In 1985, Albania had over 75 percent enrollment for both sexes. By 1995, 35 percent of boys and girls were enrolled at the secondary level. Bulgaria and Romania's enrollment rate, which was at around 100 percent in 1985, is now at 70 percent.

She also said she was surprised that few countries which emerged following the communist collapse in the former Soviet Union and Eastern Europe have achieved universal enrollment. She noted, for example, that the number of children enrolled in school was especially low in Georgia, Uzbekistan and in Yugoslavia.

A possible reason for the low enrollment rate, Conly said, is that investment in education has fallen sharply in many countries facing economic transition. This results in the lowering of the quality of education and in enrollment rates for both sexes.

Amy Coen, president of Population Action International, said the study found a strong link between girls' secondary school enrollment and teen birthrates. The study says girls who are less educated are more likely to become mothers as adolescents. According to the study, the majority of countries with high female enrollment rates had less than 30 pregnancies per 1,000 students. An exception is the United States, where the birthrate among teenage girls is 64 per 1,000 students.

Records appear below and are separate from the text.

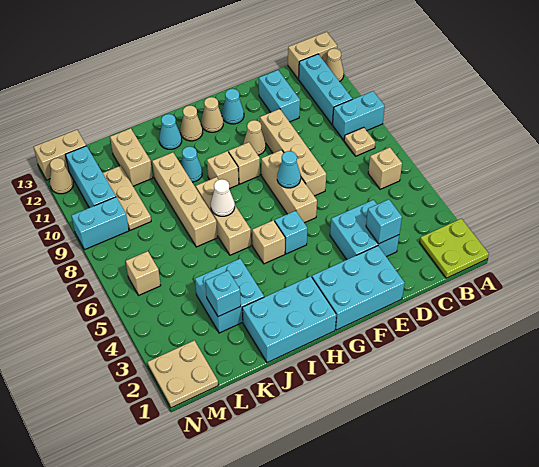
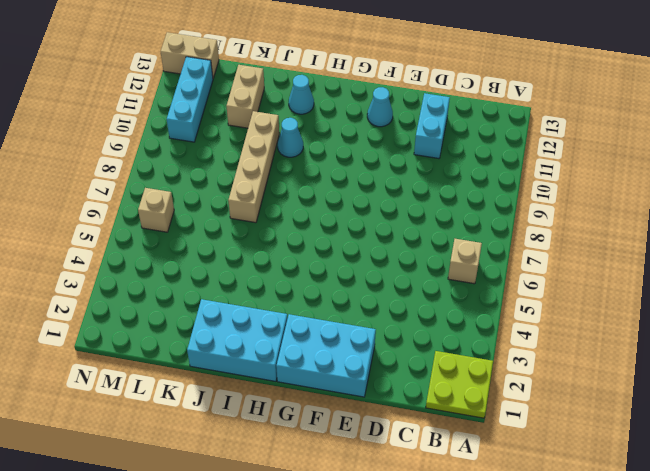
none -> cyan brick A9:B9 level 1
none -> tan cone A12 level 1
none -> tan brick A13:B13 level 1
none -> tan plate B8 level 1

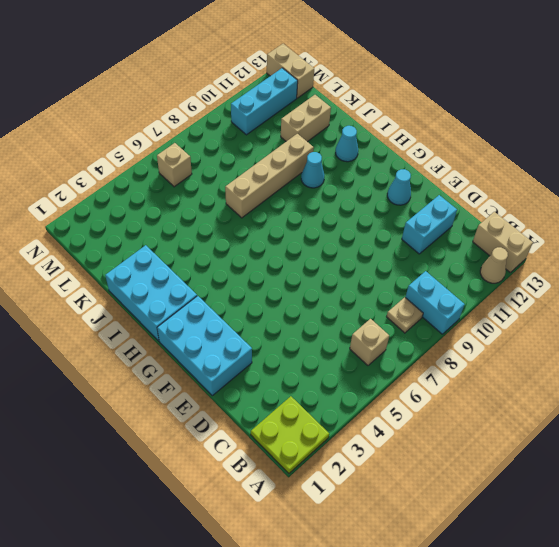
none -> cyan brick B10:B12 level 1
none -> cyan brick D3:E4 level 1
none -> tan brick E7:E10 level 1
none -> tan brick F6:F8 level 1

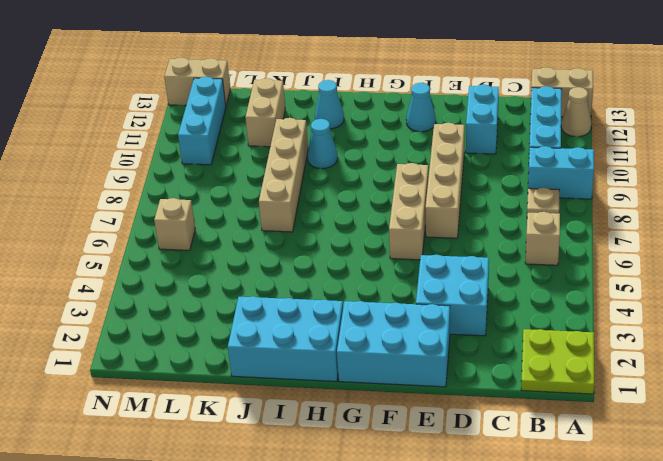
none -> tan cone F10 level 1
none -> cyan brick G5 level 1
none -> tan brick G9 level 1
none -> tan cone G12 level 1

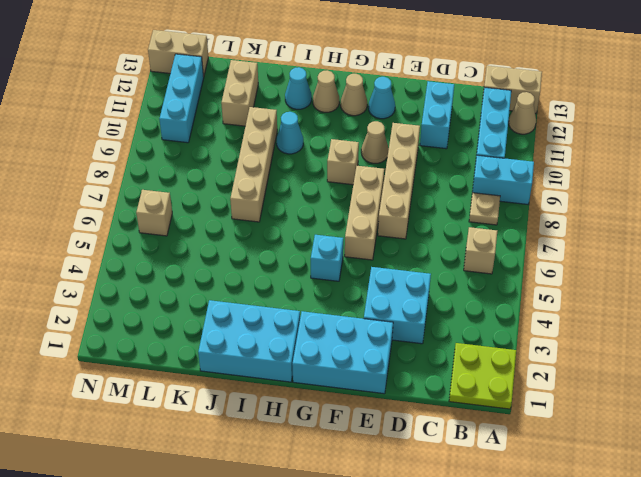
none -> tan brick H5 level 1
none -> tan brick H9 level 1
none -> tan brick I6:I8 level 1
none -> cyan brick J3:K4 level 1

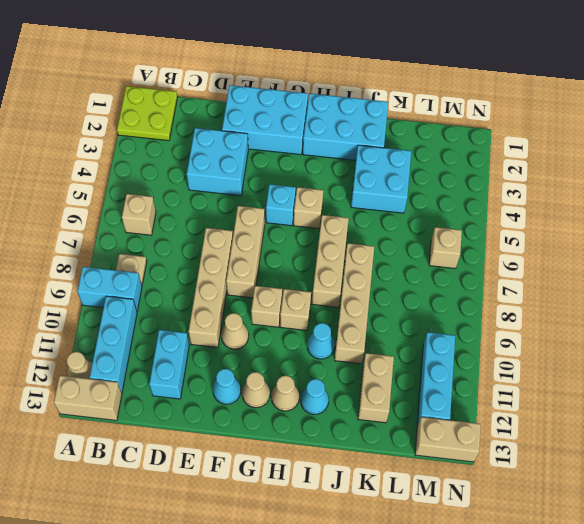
none -> tan plate L9:L11 level 1
none -> tan plate M1:N2 level 1
none -> cyan brick M9:N9 level 1
none -> tan cone N12 level 1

But, in some of the former Soviet Republics, more school enrollment does not necessarily mean fewer pregnancies. With over 90 percent of its 15 to 19 year old girls in school, Armenia has 61 births per 1,000 girls. Ukraine has 43, and the Russian Federation has 37.

Conly, who co-authored the study, said narrowing the gender gap in education will cost time and money. She estimated that it will take $9.5 billion to close the gender gap by 2005, and even that figure is very conservative.

But, she said, Americans spent that amount last year on athletic footwear, and Europeans and Americans together spend more than $12 billion a year on perfume.